The October shorn 18-19 micron flock generally manages a wool cut of 6.5-7 kilograms of wool. The sale sheep will include 7000 yellow tag ewes and wether lambs, 3000 purple tag ewes, 1400 green tags, 1400 orange tags and 1000 blue and black tags.

Despite Mr Oldfield being Kerin Poll’s biggest ram client, Mr Kerin is supportive of the decision to move to goat production.

Mr Kerin said the sheep and wool industry has never had as much wealth in it since the 1950s wool boom, aided by the current mutton, lamb and fibre prices.

He was unaware of any area that has been as affected by drought in the past 12 years as the “so-called salad bowl” area from Cunnamulla down into the country including the Oldfield’s Belalie Station on the banks of the Warrego River north of Bourke.

“If you want to make a s…load of money you must match the class of animal to the environment you live in.

“That was all traditionally a 100 percent Merino sheep area, but our climate has changed in such a way that it is virtually impossible to run a breeding mob out there anymore, because you build up numbers, get decimated, build up numbers and get decimated again.”

Mr Kerin said he had been helping Mr Oldfield sell his surplus sheep for about 12 years and visited the property twice a year.

“And every time I drive out his front gate, I say to myself if I lived out there what would I be running?

“And it’s not a cattle breeding herd and it’s not a sheep breeding flock,” he said.

“The climate has shifted in that country massively and so must the class of animal you run if you want to remain viable.”

Mr Kerin said four years ago he was shown an 8000 acre paddock on Belalie Station that had been fenced with prefabricated fencing and at the start of the financial year was stocked with 1600 does.

“They mustered it at the end of the financial year (to draft off the kids for sale) and put 1600 does back in the same paddock again.”

The Oldfields found the exercise very profitable, with the only costs being mustering and the ear tags in the goats.

The country selects the species that exists, thrives and reproduces there, he said.

The Belalie Station operation change is also about succession, Mr Kerin said. Tim Oldfield’s son, a Marcus Oldham graduate, had continued to put the numbers forward on the goat versus sheep income and costs, he said.

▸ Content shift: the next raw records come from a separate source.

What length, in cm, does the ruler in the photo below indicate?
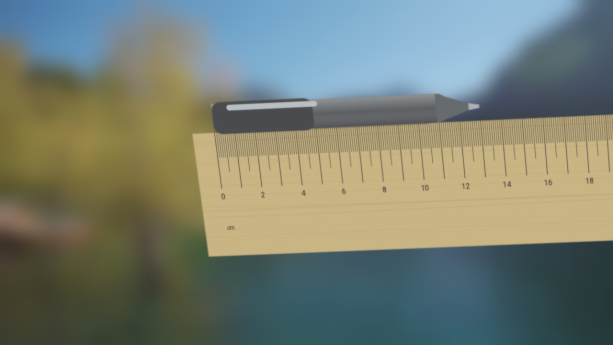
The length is 13 cm
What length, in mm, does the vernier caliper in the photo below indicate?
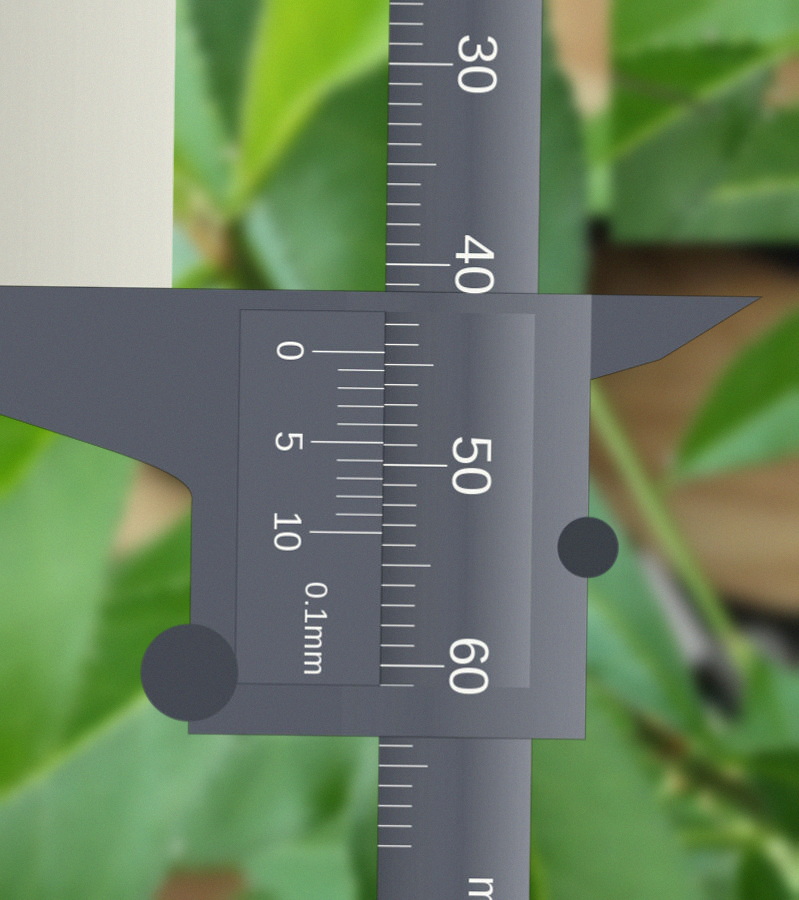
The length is 44.4 mm
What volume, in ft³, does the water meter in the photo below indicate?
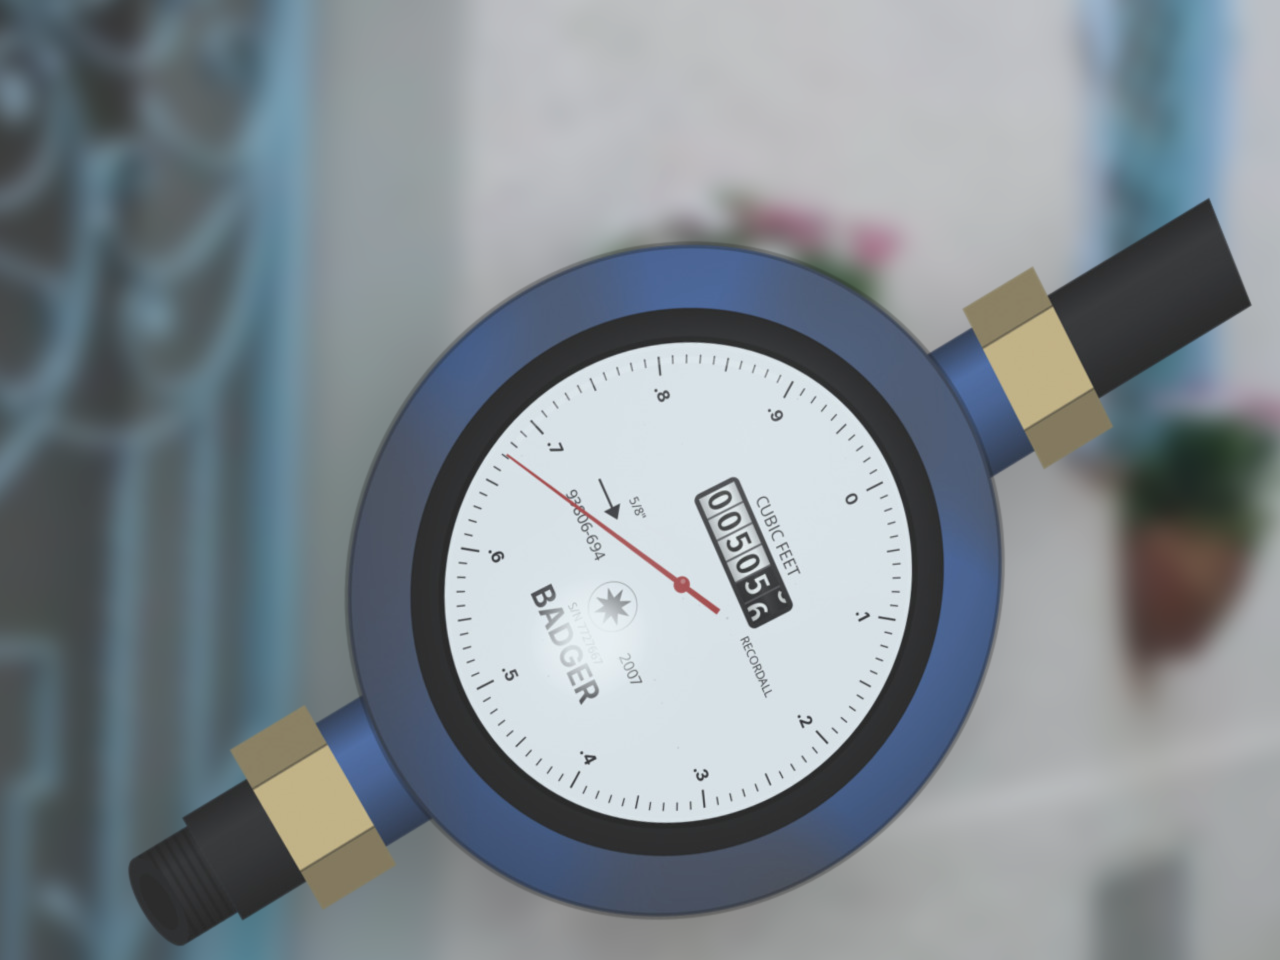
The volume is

“If Tim didn’t give him a go now, when was he ever going to give him a go?

“I think it is a good story about ‘we’ve realised the climate has changed and we are going to pivot, match our enterprise to our climate and we are not going to ignore the education of our kids.”

Mr Kerin said he knew the operation change decision was coming and told Mr Oldfield he was doing the right thing.

“It’s not some hare-brained idea skipping and jumping from one enterprise to the other.

“To me it has been well-thought out, it’s planned, it’s about fitting in with climate and not fighting against it, it’s about succession, it’s about giving the next generation a go.

“It’s also about realising the market has changed, although there is nothing wrong with the sheep, wool or lamb markets, it’s just that the goat market has gone to a level never seen before.”

Mr Kerin also cited Thomas Food International’s investment in the Bourke abattoir as a sign of confidence in the goat meat industry.